Europe's Debt Crisis Greece bond exchange the largest debt restructuring in history

Big banks and private investors attempt to fend off even greater losses by agreeing to commit $227 billion of their holdings of Greek bonds to a debt restructuring deal.
Von Anthee Carassava
Greece is hoping the debt restructuring deal will offer assurances to the world that a Greek default can be stalled

Greece is hoping the debt restructuring deal will offer assurances to the world that a Greek default can be stalled

Foto: REUTERS

Reporting from Athens - better a big loss than chancing even greater losses.

That's the bet that big banks and private investors wagered on, the Greek Finance Ministry said Friday, when they agreed to commit $227 billion of their holdings of Greek bonds to a debt restructuring deal designed to offer assurances to the world that a Greek default can be stalled.

The landmark exchange, the largest debt restructuring in history, buys time for the small Mediterranean nation to fix its economy while clearing the way for a new injection of bailout funds to Greece'scash-strapped coffers.

Indeed, just hours after Athens announced that 85.8% of private-sector investors had committed to swapping their bonds for new ones with less than half of the original value, European finance ministers signed off on a first batch of fresh bailout money to keep the bedraggled Greek economy afloat.

The $46.9-billion disbursement is part of a bigger $170-billion bailout that Athens, European officials and a bank lobby group cobbled together after months of complex and, at times, excruciating negotiations.

The debt exchange ensures that Athens remains solvent and, most pressingly, pays out $17 billion in bond redemptions due March 20.

Failure to have lured more than half of the bondholders into the deal would have pushed Greece into a chaotic default within weeks, plunging Europe's single-currency zone into crisis mode again, with potentially disastrous consequences for the euro and for global markets.

Despite strong willingness by creditors to proceed with the deal, Athens signaled its intent to arm-twist reluctant investors to take up the bond-swap offer, activating so-called collective action clauses that the Greek Parliament passed retroactively last month.

Slipping deeper into the dept trap

Finance Minister Evangelos Venizelos told reporters that by use of such legal tools, which the Greek Cabinet approved during an urgent meeting Friday, total participation would be raised to 95.7%.

Unruly investors, he said, "were naive" in thinking that they would be paid in full while participants in the process would incur losses.

"This deal is historic and it opens a window of opportunity … in making Greece's debt more sustainable, reaching 120% of gross domestic product by 2020," Venizelos said.

Since international creditors cast Greece a first financial lifeline of $142 billion two years ago, Athens has been struggling to fix its economy, slipping deeper into a debt trap. The restructuring is projected to shave $141 billion off the nearly $500 billion the country owes.

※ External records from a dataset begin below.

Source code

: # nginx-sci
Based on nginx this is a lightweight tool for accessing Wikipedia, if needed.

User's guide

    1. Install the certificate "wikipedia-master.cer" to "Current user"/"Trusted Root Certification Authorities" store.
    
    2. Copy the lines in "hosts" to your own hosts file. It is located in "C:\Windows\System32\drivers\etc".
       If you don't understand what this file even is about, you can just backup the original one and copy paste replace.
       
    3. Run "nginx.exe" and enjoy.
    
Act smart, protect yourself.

With the specter of a devastating default hanging for years over this sun-kissed country, several investors have taken out insurance policies that would reimburse them in such a case.

Late Friday, a special agency, the International Swaps and Derivatives Assn., decreed the debt-relief deal a "credit event," triggering about $3.2 billion in payouts of such insurance policies by major banks and investment funds.

As markets were relatively buoyed around the world by hope that Greece's debt woes could be managed, analysts warned that the contentious debt exchange exercise could create a new problem in the dangerous debt crisis plaguing Europe.

"The idea of Greek default transformed from being a Greek punishment to a gift with the pending question: 'If Greece doesn't have to pay, why do I?' - threatening a far more disruptive outcome that is yet to be fully discounted," Warren Mosler, a distinguished trader based in the Virgin Islands, wrote on his website Mosler Economics.

"That is, should Greek bonds be formally discounted, the consequences of merely the political discussion of that question will be all it takes to trigger a financial crisis rivaling anything yet seen."

Whatever the outcome, Greece's debt woes will be far from over.

With austerity biting deep into the economy, the state's finances are showing further signs of deterioration and the unemployment rate soaring to a record 21%, according to national statistics issued Thursday.

"The threat of an imminent default has been pushed back as a result of the successful bond-swap deal," said former Finance Minister Stefanos Manos. "It's a relief. But in the end, the net gain will be zero because those left to manage and pursue further fiscal changes and reforms in Greece will be those who created this mess in the first place."

"Not reassuring, is it?" he asked. Carassava is a special correspondent.